Open ankitnayan opened 2 months ago
I am assuming flattening out here refers to having dedicated columns.
Since there can be an arbitrary number of resource attributes that keep evolving over time, flattening out all of them always might lead to bloat in the number of columns - though it may not be prohibitively bad since clickhouse is column oriented and designed to deal with 100s of columns easily
Don't see any issues with having dedicated columns for commonly used resource attributes
A dedicated column for a resource attribute should help if that attribute gets used in the filter clause or is used for grouping and aggregation, since it would avoid reading the large array column However, if we go with the fingerprints based approach, in principle we no longer have to read the resource attributes array for the filter clause. And I wonder if resource attributes are used often for grouping and aggregation. So the benefits of having dedicated columns might not get used if we choose to go with resource fingerprints based tables.
However, if we go with the fingerprints based approach, in principle we no longer have to read the resource attributes array for the filter clause
Can you help me understand why we don't have to read the resource attributes array?
And I wonder if resource attributes are used often for grouping and aggregation
I am your audience and I use it very often. I have seen our customers use it too. All alerts (on any signal) are created on a per resource basis all the time except in very few cases where people write queries for specific resources of interest.
Can you help me understand why we don't have to read the resource attributes array?
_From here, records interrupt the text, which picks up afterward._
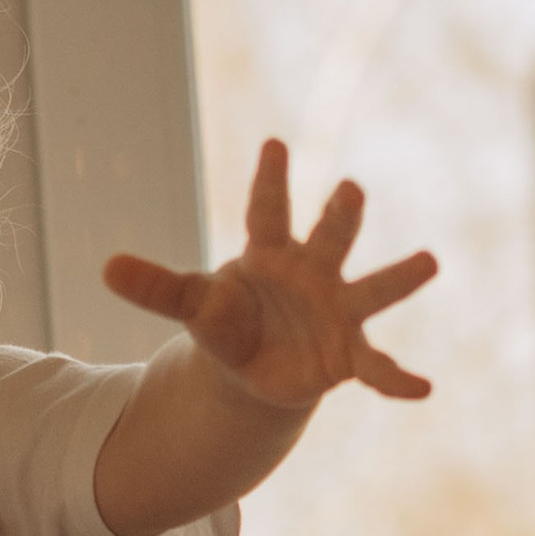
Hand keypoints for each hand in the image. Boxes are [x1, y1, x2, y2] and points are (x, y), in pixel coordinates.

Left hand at [103, 140, 436, 412]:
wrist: (260, 368)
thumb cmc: (231, 322)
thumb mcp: (193, 308)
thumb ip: (157, 288)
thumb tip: (105, 267)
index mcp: (270, 255)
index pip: (266, 213)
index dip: (269, 182)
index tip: (273, 145)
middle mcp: (313, 273)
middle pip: (327, 238)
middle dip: (339, 216)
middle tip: (349, 187)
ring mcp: (339, 311)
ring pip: (372, 290)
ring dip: (399, 277)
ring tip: (428, 261)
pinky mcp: (350, 354)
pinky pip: (377, 367)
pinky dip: (398, 379)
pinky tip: (422, 390)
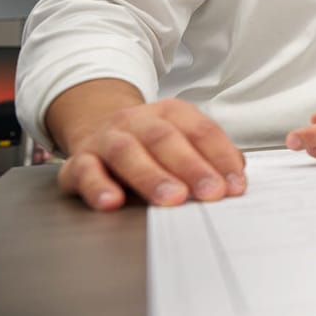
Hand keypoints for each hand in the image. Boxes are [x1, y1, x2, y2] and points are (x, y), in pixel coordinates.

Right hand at [53, 91, 245, 210]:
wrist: (96, 132)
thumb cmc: (149, 145)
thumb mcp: (182, 141)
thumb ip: (210, 156)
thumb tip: (236, 176)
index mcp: (171, 112)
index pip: (201, 131)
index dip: (221, 157)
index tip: (235, 185)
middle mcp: (137, 120)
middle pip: (166, 140)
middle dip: (192, 168)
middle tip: (210, 192)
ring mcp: (106, 139)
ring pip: (127, 152)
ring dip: (151, 177)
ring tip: (171, 199)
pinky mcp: (78, 161)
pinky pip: (86, 171)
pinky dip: (98, 187)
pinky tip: (113, 202)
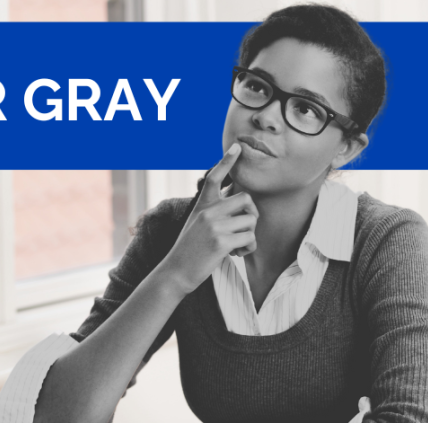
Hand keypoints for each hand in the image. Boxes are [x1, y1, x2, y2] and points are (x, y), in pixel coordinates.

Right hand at [161, 143, 257, 294]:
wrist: (175, 271)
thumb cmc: (189, 250)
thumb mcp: (197, 224)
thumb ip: (213, 212)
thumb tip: (239, 206)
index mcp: (202, 205)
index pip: (214, 177)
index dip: (226, 161)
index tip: (237, 147)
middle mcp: (207, 211)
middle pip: (246, 199)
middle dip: (252, 214)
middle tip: (245, 228)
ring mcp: (214, 225)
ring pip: (251, 221)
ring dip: (250, 236)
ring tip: (237, 246)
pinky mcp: (220, 241)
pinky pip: (249, 238)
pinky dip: (248, 248)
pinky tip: (237, 254)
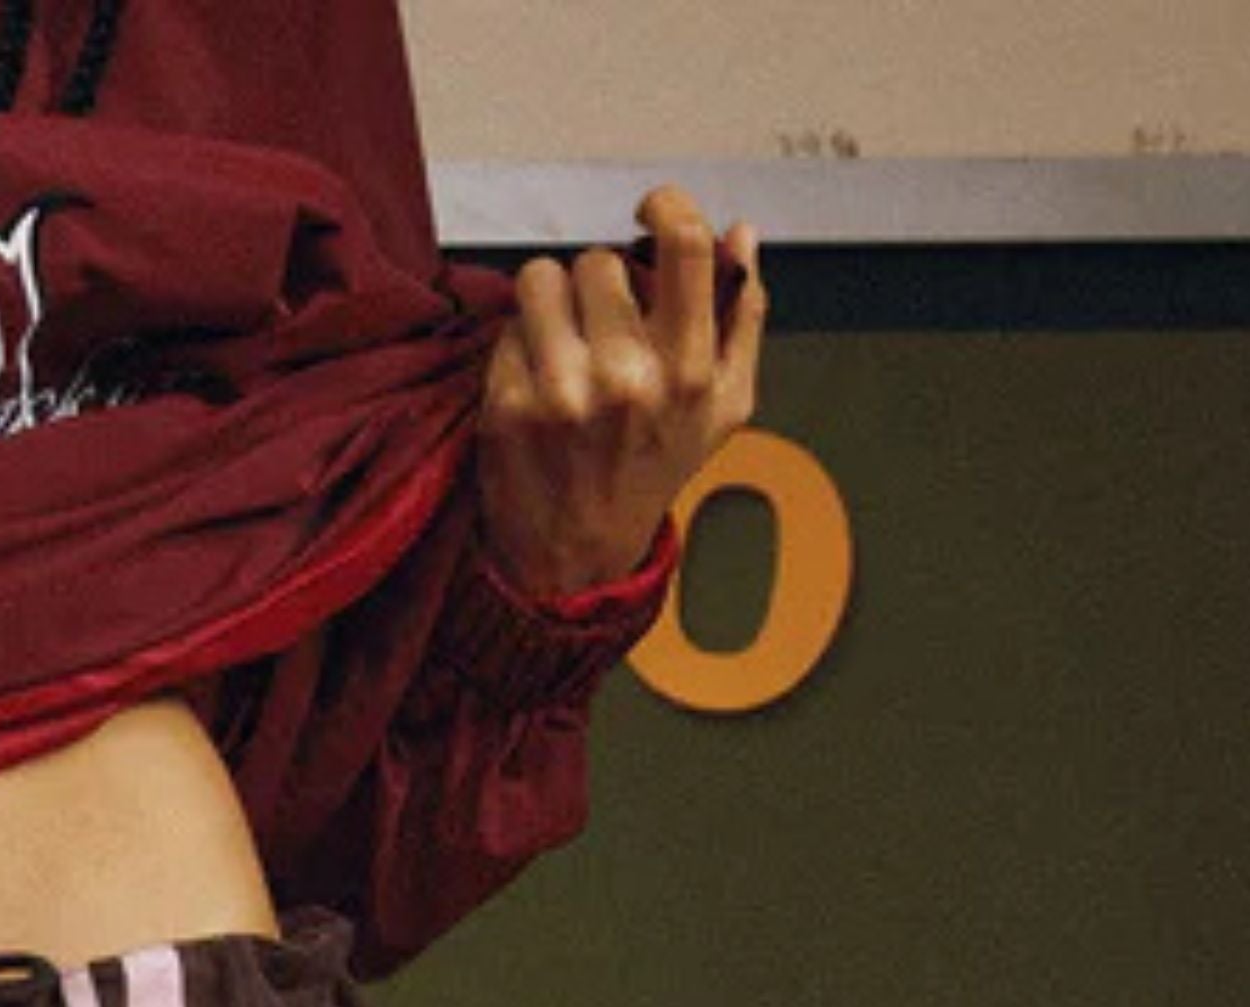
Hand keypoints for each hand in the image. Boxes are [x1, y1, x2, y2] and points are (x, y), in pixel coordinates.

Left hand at [472, 183, 767, 598]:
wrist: (576, 558)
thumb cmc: (651, 471)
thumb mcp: (722, 407)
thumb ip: (742, 317)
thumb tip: (741, 233)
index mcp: (689, 371)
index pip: (684, 244)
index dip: (666, 205)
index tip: (648, 208)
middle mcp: (627, 378)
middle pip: (599, 261)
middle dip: (595, 283)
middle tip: (596, 324)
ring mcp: (563, 393)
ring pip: (542, 279)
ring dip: (548, 300)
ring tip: (561, 341)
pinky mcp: (508, 407)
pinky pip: (507, 328)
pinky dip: (518, 346)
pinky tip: (535, 383)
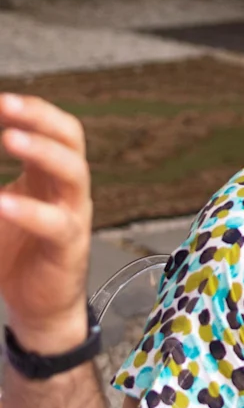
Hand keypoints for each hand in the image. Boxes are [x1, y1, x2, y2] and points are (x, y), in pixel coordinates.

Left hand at [0, 95, 92, 353]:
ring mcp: (73, 214)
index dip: (31, 108)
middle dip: (40, 116)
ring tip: (9, 138)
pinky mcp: (68, 246)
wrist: (38, 307)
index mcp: (51, 173)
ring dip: (41, 151)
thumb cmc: (16, 253)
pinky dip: (28, 210)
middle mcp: (68, 188)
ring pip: (73, 172)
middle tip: (6, 104)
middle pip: (70, 137)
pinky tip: (3, 202)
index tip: (0, 99)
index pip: (53, 127)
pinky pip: (54, 222)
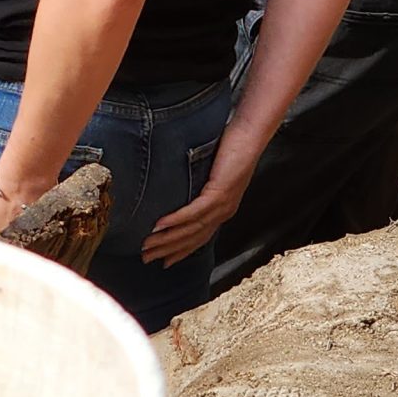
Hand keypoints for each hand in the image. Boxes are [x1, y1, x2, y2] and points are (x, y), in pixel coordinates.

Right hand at [141, 123, 262, 266]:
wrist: (250, 135)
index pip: (199, 238)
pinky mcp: (220, 193)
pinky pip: (194, 212)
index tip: (163, 261)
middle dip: (168, 250)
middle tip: (147, 258)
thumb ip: (198, 183)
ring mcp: (223, 204)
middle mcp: (224, 212)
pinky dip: (176, 220)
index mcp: (223, 209)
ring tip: (147, 244)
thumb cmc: (232, 147)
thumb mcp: (211, 170)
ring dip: (167, 239)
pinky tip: (160, 225)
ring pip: (192, 229)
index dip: (181, 251)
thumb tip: (176, 186)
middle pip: (193, 239)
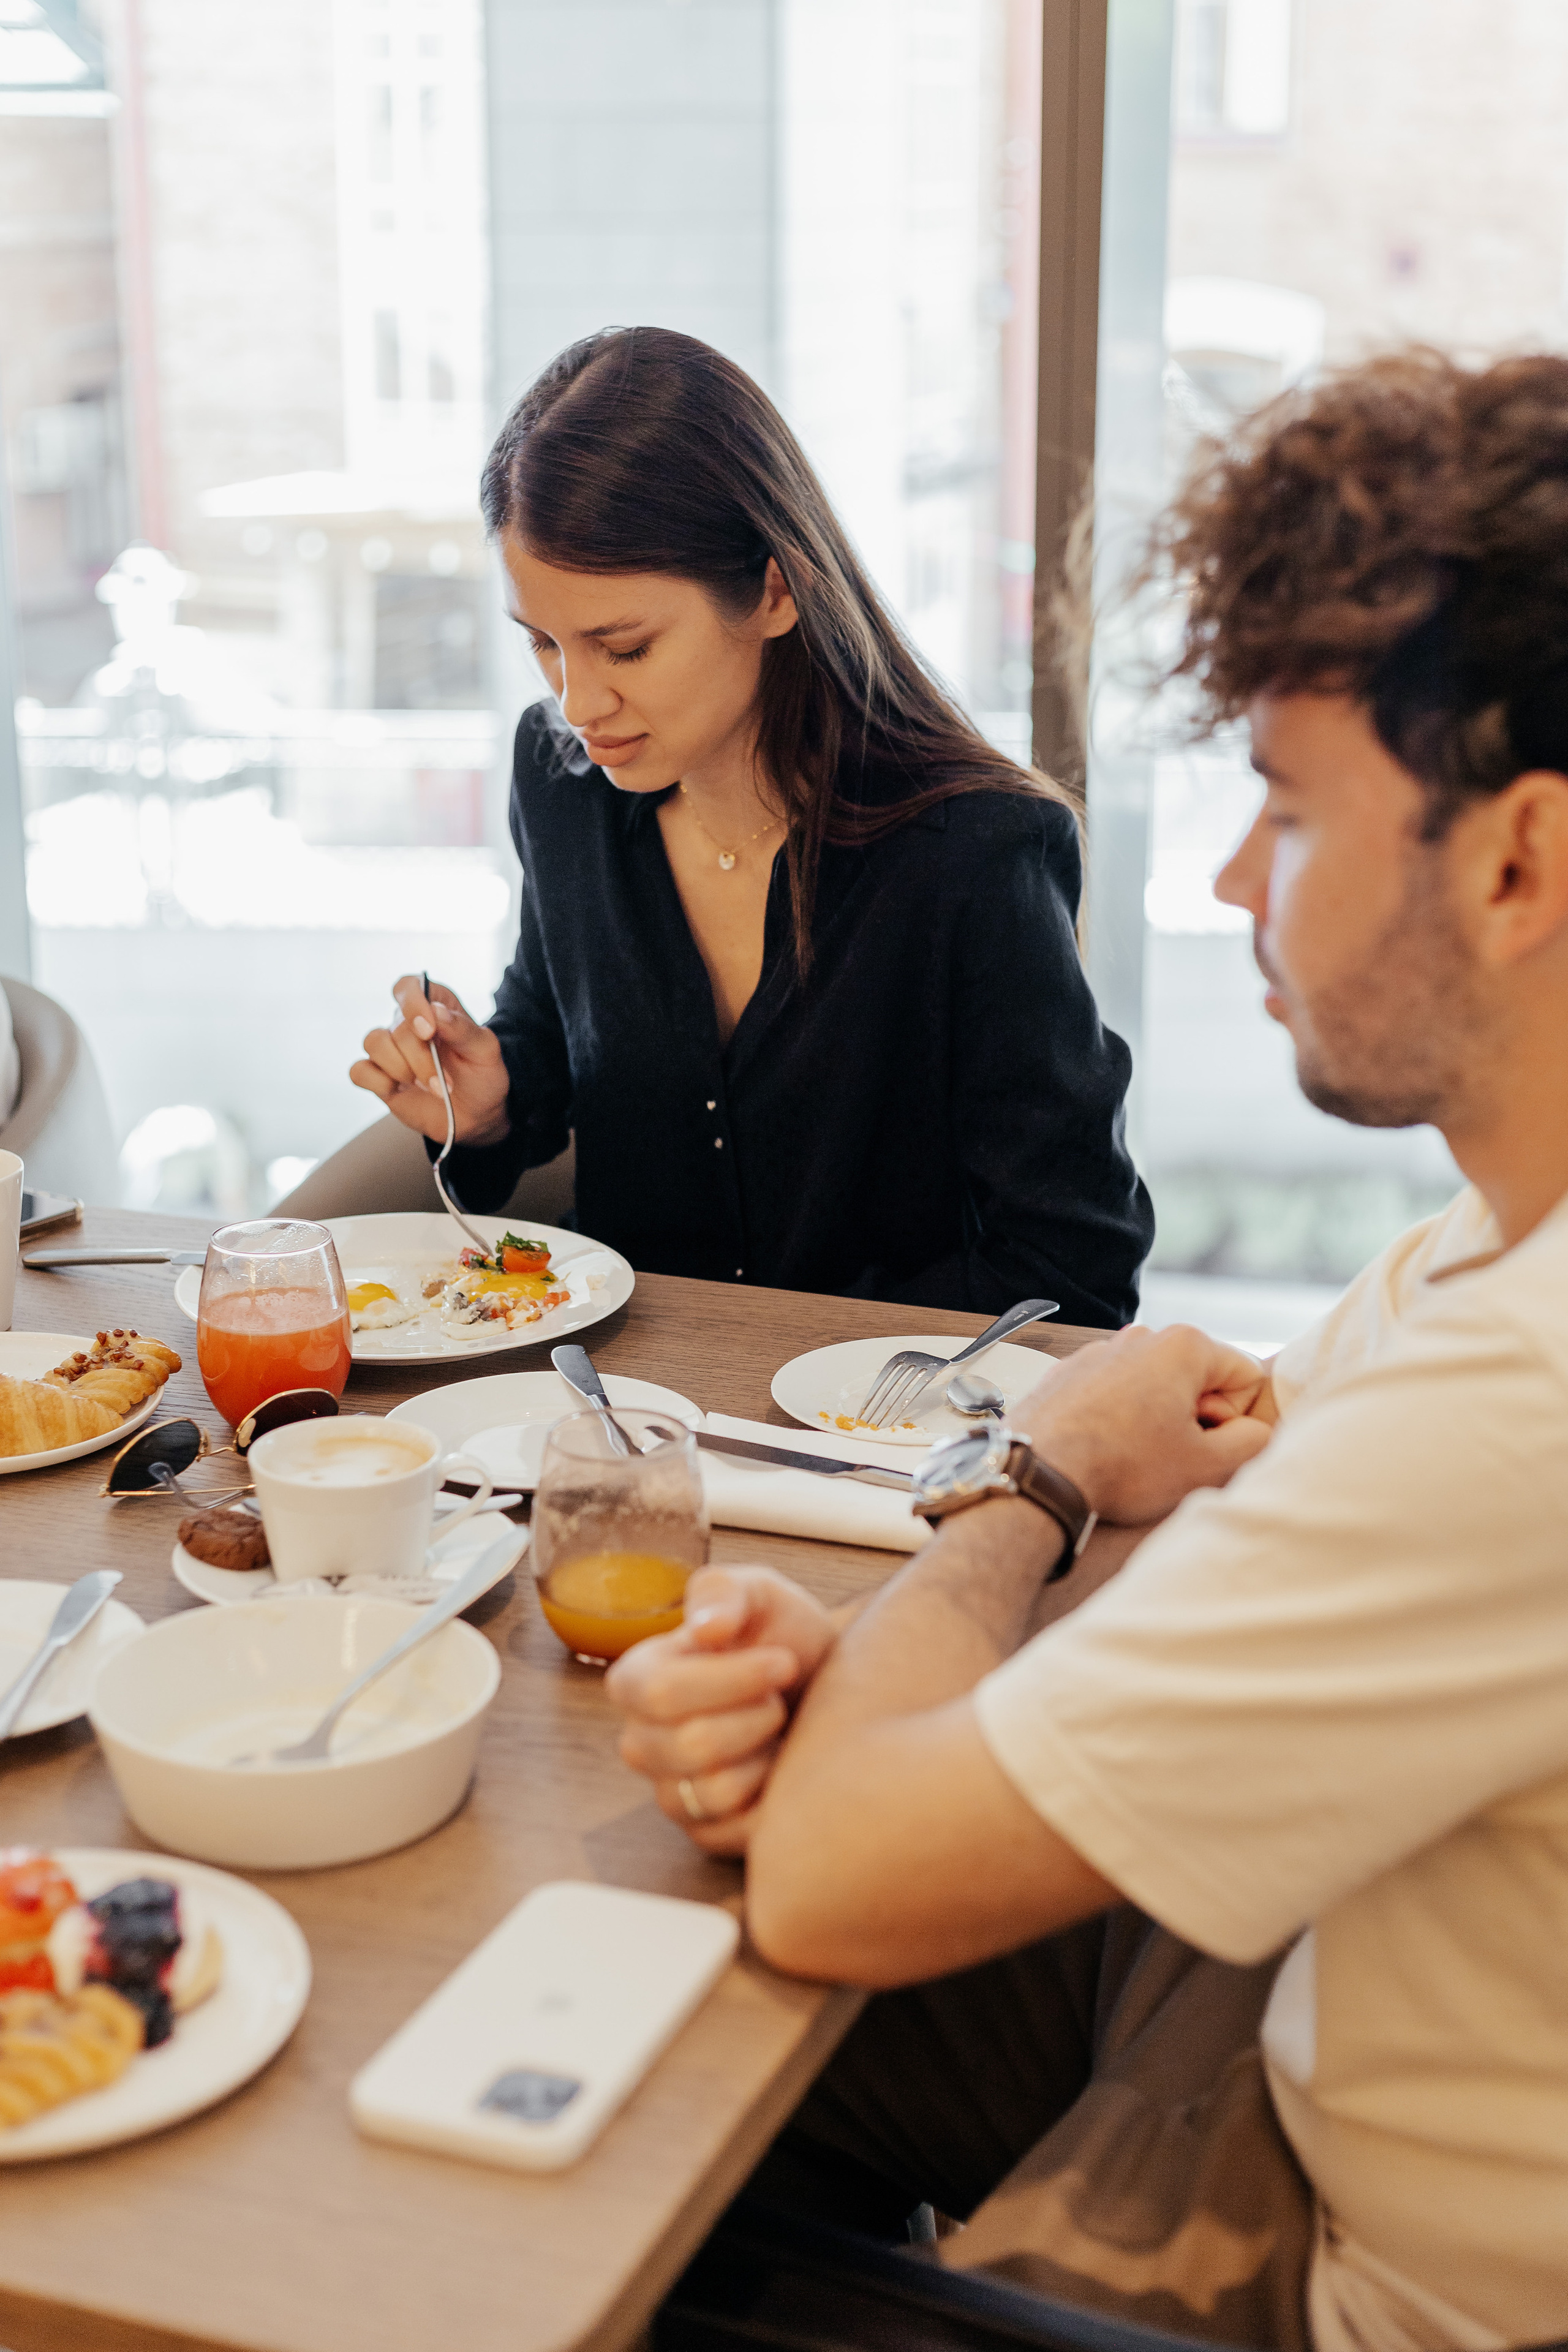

On further thought, you are right. Since the fingerprint relies on hash values, it doesn't guarantee that we can avoid doing an actual comparison on the resource array
Since the fingerprint relies on hash values, it doesn't guarantee that we can avoid doing an actual comparison on the resource array
Not clear, this search would be on the fingerprint table and not on the main logs data table, right?
We can flatten out all or common resource attributes by default. This would save the storage and the need to create a materialised column to improve query performance by reading a column rather than an array
Want to hear some thoughts